Bethesda Has Lost Their Touch
I’m sure there will be those of you who come to this article and already don’t like my opinion on this. But before you take out your torches and pitchforks, let me explain my thoughts on it. After that, you can skewer me as much as you like.
In more recent history, Bethesda has been declining in terms of game quality. While their older games did have glitches, as they tend to, it seems they’re losing interest or ambition for their game series’. A good example of this would be the most recent flop for the Fallout series. To explain the issues, I need to go back to the late 90’s for a moment.
In 1997, Interplay Entertainment released Fallout: A Post Nuclear Role Playing Game. It was an isometric RPG with turn-based combat and deep lore hidden in each interaction. It was well received and a sequel came out in 1998 that upped the difficulty and continued building its world, along with making some memorable jokes that Obsidian (known as Black Isle back then) is still known for today.
Flash forward ten years, and you see Bethesda’s first romp into Interplay’s world with Fallout 3. This is the one most modern fans would have played first and it was also the first to take place on the American East Coast. This game, while consistent with past games, didn’t build much for the world itself and was mostly just a bare-bones sequel in Bethesda’s style of RPG. It’s not a bad game by far, but dialogue wasn’t as deep and the stats and perks didn’t make as strong of an impact. Even traits were gone in it.
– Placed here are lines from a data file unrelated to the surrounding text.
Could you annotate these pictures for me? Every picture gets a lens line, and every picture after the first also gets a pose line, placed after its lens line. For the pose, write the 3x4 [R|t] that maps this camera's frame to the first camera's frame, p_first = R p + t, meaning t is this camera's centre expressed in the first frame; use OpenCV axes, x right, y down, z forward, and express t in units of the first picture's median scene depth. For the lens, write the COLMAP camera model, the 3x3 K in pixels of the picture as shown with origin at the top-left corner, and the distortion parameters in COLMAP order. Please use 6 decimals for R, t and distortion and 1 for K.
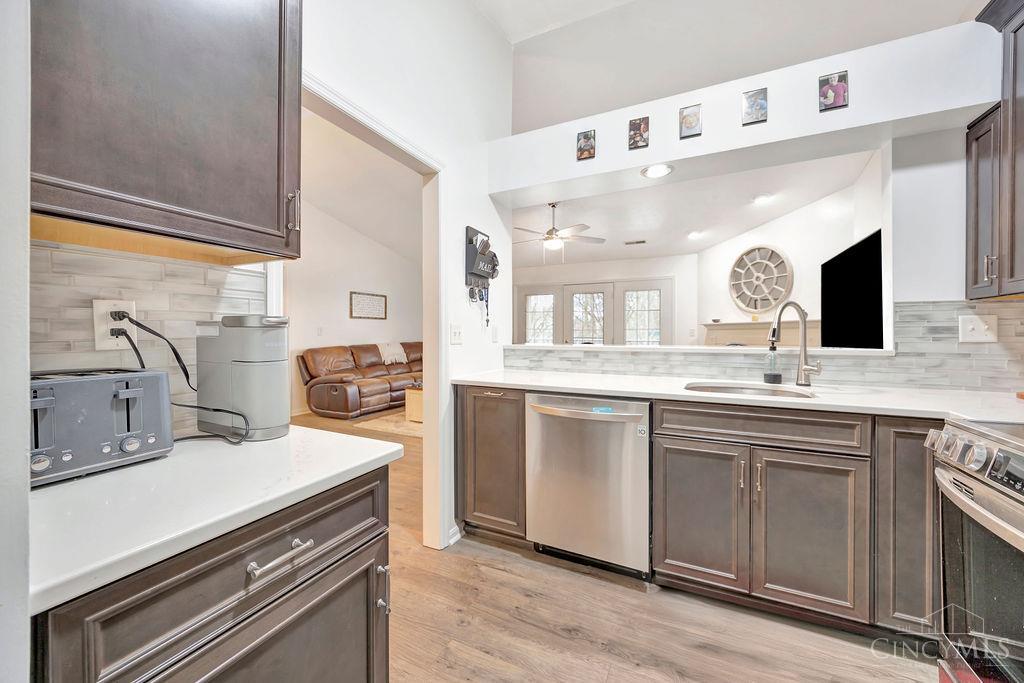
lens RADIAL K [[393.5, 0, 507.5], [0, 393.5, 333.9], [0, 0, 1]] dist [-0.002590, -0.000145]
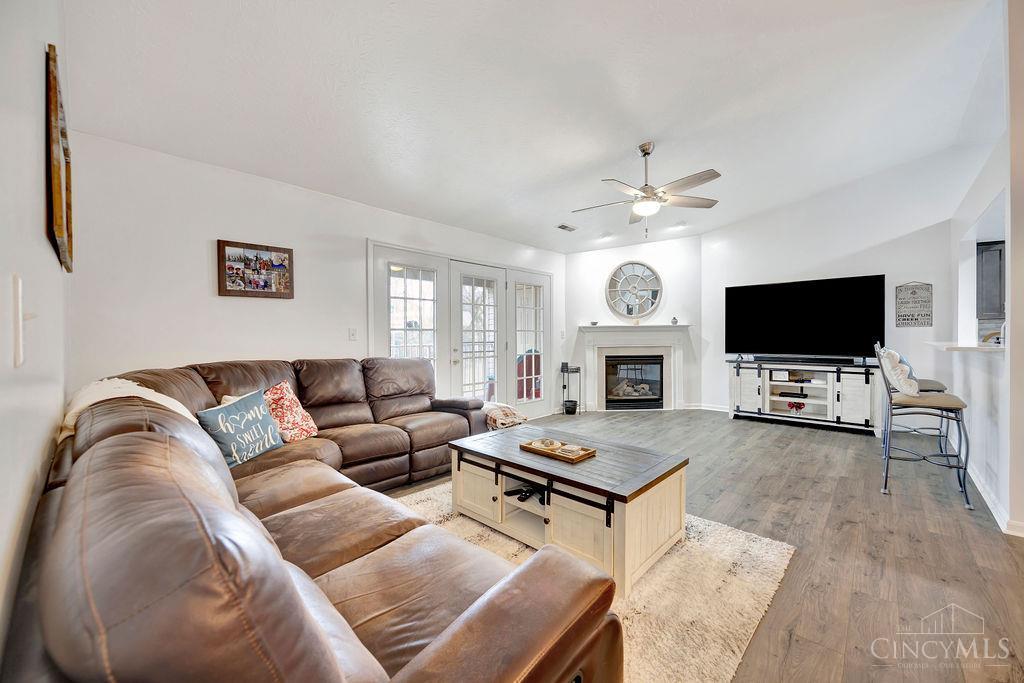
lens RADIAL K [[393.5, 0, 512.5], [0, 393.5, 339.8], [0, 0, 1]] dist [-0.002590, -0.000145]
pose [[0.282150, -0.011921, 0.959296, -0.498859], [0.006555, 0.999923, 0.010498, -0.001874], [-0.959348, 0.003326, 0.282207, 0.824608]]
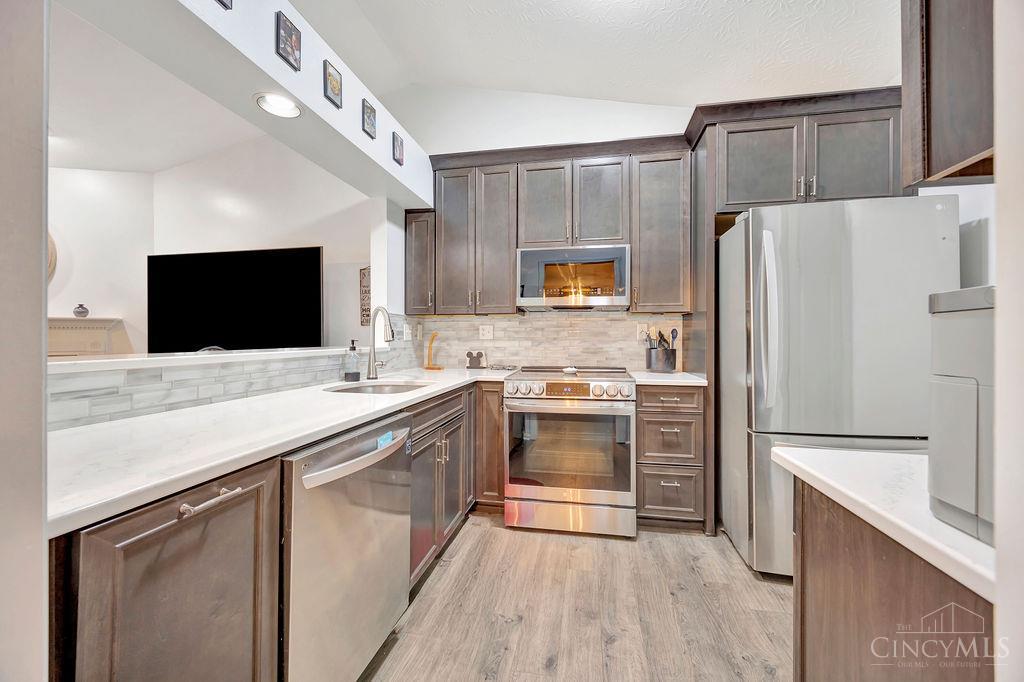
lens RADIAL K [[393.5, 0, 517.8], [0, 393.5, 337.2], [0, 0, 1]] dist [-0.002590, -0.000145]
pose [[-0.281428, 0.001470, 0.959581, -0.154225], [0.001173, 0.999999, -0.001188, 0.002679], [-0.959582, 0.000791, -0.281429, 0.285168]]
This made the once-vast character creation into a less focused ordeal, often leading to much similar play styles.
In 2011, Obsidian released Fallout: New Vegas to the world, once again showing their expertise in the series, as they created it. The game took a lot from Interplay’s failed Fallout 3, known now as project Van Buren. The game renewed the deep character creation and didn’t focus heavily on previous villains. Instead, it introduced new antagonists and had a more classic Fallout feel with its world, once again expanding the lore of the West Coast. The way this game is still praised today is an example that Obsidian did a far better job pleasing fans than Bethesda did three years earlier.
Then we come to 2015 with Fallout 4, where an even more watered down system was introduced. The dialogue became simple emotion responses, perks were the only character builder past the initial SPECIAL choices, and the story was mostly a rehash from Fallout 3, but with a grander scope. It’s not a bad shooter with very light RPG mechanics, but it isn’t good as an entry in the Fallout series. It doesn’t add much, other than actually putting in references to the first two games.
Last but not least, we have Fallout 76, which released in 2018 to a resounding “meh”. The game was bare, the mechanics weren’t fleshed out well, and there wasn’t much to do. With time, different things have been added in through DLC, including NPCs. However, the game also ruins the lore of the first games, as it still has the Brotherhood of Steel present and accounted for only 20 years after the bombs fell, in which case even if they were out and about, they would be on the west coast still, as they didn’t travel outside of California that soon. It’s not a good Fallout game. It’s a glorified fanfiction, which could have been good, but has only been a train wreck ever since its release. Bethesda hasn’t even listened to fans very much in the aftermath of its failed launch. It’s sad to see and shows an unwillingness to open up to the fans.
But you see, Fallout isn’t the only series they have problems with. Even with their own original Elder Scrolls series, things have gotten progressively less inspired. The series is a shell of its former self. It has garnered praise with an accessibility for its more sandbox style Skyrim, as opposed to the RPG epic that was Morrowind, or even Oblivion.
The latter two games had more in-depth systems of character builds and abilities and while it restricted players from certain abilities depending on stats, that added to replay value, and is more in line with classic RPGs like Dungeons & Dragons. Skyrim is a game meant for the mass public. Its design oozes with a sense of accessibility to any audience. Because of that, the old design was scrapped for one where you could be anything you like, and do everything in the world on your first character. The game is good as an open world sandbox, but not as an RPG. Bethesda put their long-time fans on the back burner for the chance to garner a wider audience. That isn’t a problem per say, but it is a let down for those who really enjoyed the in-depth builds of old.
To make a long story short, I think Bethesda needs to cater to fans more than the mass public. Their games did massively well beforehand without watering anything down, so they should have never compromised. However, with titles like Elder Scrolls Blades and Fallout 76, I think it’s fair to assume they don’t care about their fans. They just do what’s going to make them more money, which really makes them a lifeless, uninteresting game developer. Until the day they regain their flame and passion, I suppose ID Software will have to carry them on good reviews.
Stay safe out there, everyone. And if you want to burn me to the ground for this article, now’s your moment.